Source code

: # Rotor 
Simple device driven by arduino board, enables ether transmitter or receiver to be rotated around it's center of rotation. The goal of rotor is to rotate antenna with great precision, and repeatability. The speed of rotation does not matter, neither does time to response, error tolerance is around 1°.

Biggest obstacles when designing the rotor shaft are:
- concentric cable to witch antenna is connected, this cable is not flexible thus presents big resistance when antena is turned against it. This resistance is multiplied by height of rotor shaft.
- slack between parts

▶ [ASSIGNED TASK]: Recast the data above as a numbered list, one item per line, and omit every blank line.

▶ [ANSWER]:
1. Source code
2. : # Rotor 
3. Simple device driven by arduino board, enables ether transmitter or receiver to be rotated around it's center of rotation. The goal of rotor is to rotate antenna with great precision, and repeatability. The speed of rotation does not matter, neither does time to response, error tolerance is around 1°.
4. Biggest obstacles when designing the rotor shaft are:
5. - concentric cable to witch antenna is connected, this cable is not flexible thus presents big resistance when antena is turned against it. This resistance is multiplied by height of rotor shaft.
6. - slack between parts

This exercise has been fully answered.